Document source ::
Ainsi, les Israéliens qui ont été assaillis selon un mode opératoire spécifique, en tant que civils (hommes, femmes, enfants de tout âge), qui ont été violés, torturés, humiliés et pris en otages, n’auraient pas vocation à être considérés comme des victimes du terrorisme ! Aux yeux de l’ONU, comme de bien d’autres, ils sont les seuls responsables de leur sort, les seuls coupables en tant que peuple oppresseur, en tant qu’“État colonial”. Quant aux Juifs de la diaspora, ils sont souvent traités comme des complices d’Israël, sans aucune considération de leur nationalité, sans qu’aucun compte ne soit tenu de leurs positions critiques à l’égard du gouvernement israélien actuel.
Le silence de l’ONU ranime le souvenir de la conférence mondiale de Durban, qui, en 2001, après la seconde Intifada, dénonça Israël comme le seul pays raciste au monde. Au nom de l’antiracisme, de l’émancipation du genre humain, de nombreux peuples, pourtant si différents les uns des autres, se mirent à crier « Mort aux Juifs » et « Mort à Israël », plaçant en équivalence la haine des Juifs du monde entier (antisémitisme) et le combat contre l’État d’Israël (antisionisme). Depuis le 7 octobre, les réseaux sociaux résonnent de cris de haine jusqu’à cette vidéo névrotique de la plumitive italienne, Cecilia Parodi, militante propalestinienne et « amoureuse de Sinwar » : « Je déteste tous les Juifs du monde, et tous les Israéliens et les sionistes. Jusqu’au dernier d’entre eux. Vous me dégoûtez, etc. ».
Deuxième paradoxe. Mobilisations d’étudiants et d’une certaine gauche radicale
Dans les pays occidentaux, des étudiants des plus prestigieuses universités et des responsables politiques d’une certaine gauche radicale se sont très vite inscrits dans la même logique, bien avant la réponse militaire d’Israël : ils ne voyaient donc pas alors le problème moral qu’il y avait à s’indigner du sort des Palestiniens sans éprouver en même temps une compassion ou une solidarité envers les Israéliens massacrés, à soutenir la population de Gaza sans condamner les actions du Hamas, et à arracher les photos des otages ? Tel est le second paradoxe qu’il nous faut expliquer : le choix radical d’étudiants venant d’horizons très divers en faveur, non de la paix, mais des Palestiniens, à l’exclusion de tout autre groupe opprimé dans le monde (les Ouïghours en Chine, les Rohingyas en Birmanie, les Soudanais, les Ukrainiens), du sort des femmes afghanes, de la lutte des femmes iraniennes, sinon même de la question de la femme en Islam). Ce choix sans nuance, et par-là significatif, a favorisé l’infiltration dans les lieux de savoir de groupes islamistes devenus très influents : Students for Justice, si efficace à Columbia, ou Samidoun, qui a joué un grand rôle dans l’occupation de l’École Normale Supérieure de Paris. André Glucksman avait vu juste en 2004 : « Pourquoi le terrorisme palestinien est-il le seul terrorisme à ne pas être condamné dans le monde ? Il n’y a qu’une explication : c’est que leur cible est très particulière, ce sont des Juifs ».

Relevés ::
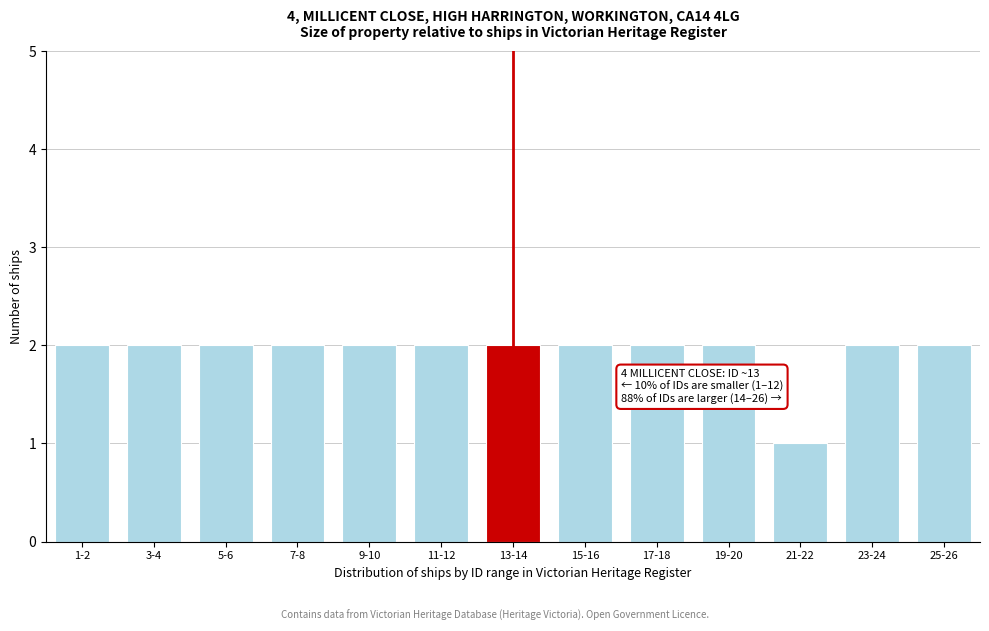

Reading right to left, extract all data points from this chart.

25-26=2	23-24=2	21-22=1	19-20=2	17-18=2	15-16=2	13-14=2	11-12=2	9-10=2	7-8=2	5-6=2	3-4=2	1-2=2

==

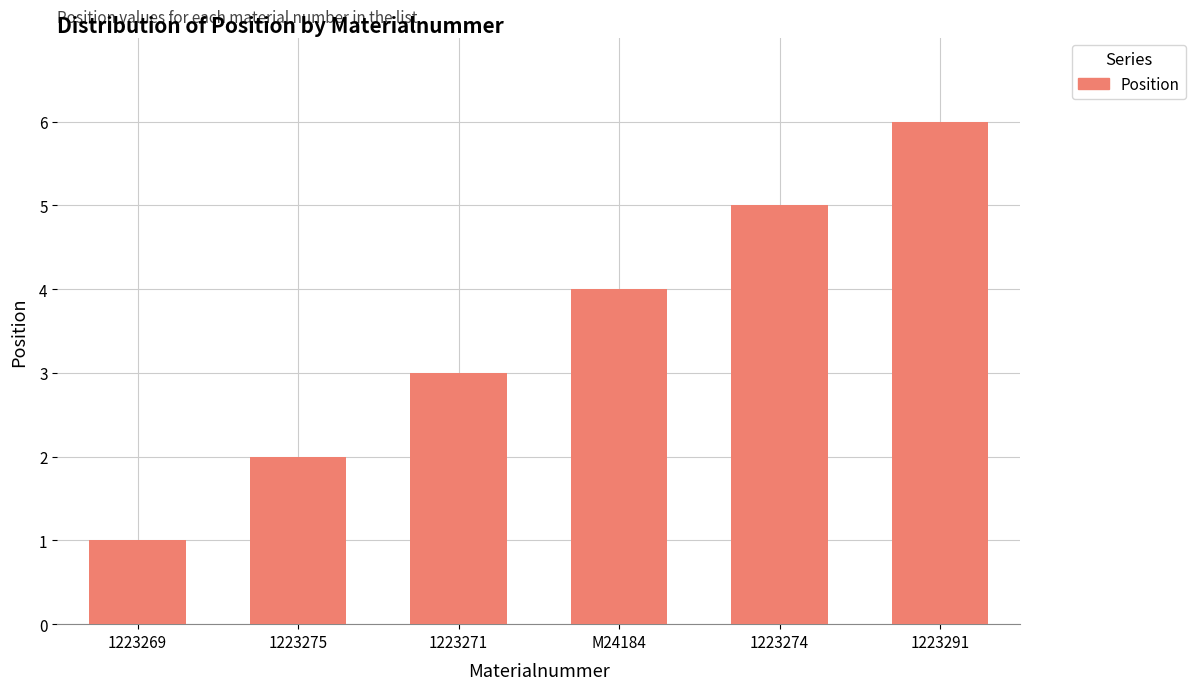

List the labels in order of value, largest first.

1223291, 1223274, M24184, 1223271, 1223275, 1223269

Consignes ::
**1)** D'après le document source, en quelle année s'est tenue la conférence mondiale de Durban ?
**2)** Recopiez le passage du document source qui commence aux mots « Ainsi, les Israéliens » et qui s'arrête après « gouvernement israélien actuel. ».
La liste ci-dessus constitue un matériau distinct du document source.

Réponses ::
**1)** En 2001.

**2)**
Ainsi, les Israéliens qui ont été assaillis selon un mode opératoire spécifique, en tant que civils (hommes, femmes, enfants de tout âge), qui ont été violés, torturés, humiliés et pris en otages, n’auraient pas vocation à être considérés comme des victimes du terrorisme ! Aux yeux de l’ONU, comme de bien d’autres, ils sont les seuls responsables de leur sort, les seuls coupables en tant que peuple oppresseur, en tant qu’“État colonial”. Quant aux Juifs de la diaspora, ils sont souvent traités comme des complices d’Israël, sans aucune considération de leur nationalité, sans qu’aucun compte ne soit tenu de leurs positions critiques à l’égard du gouvernement israélien actuel.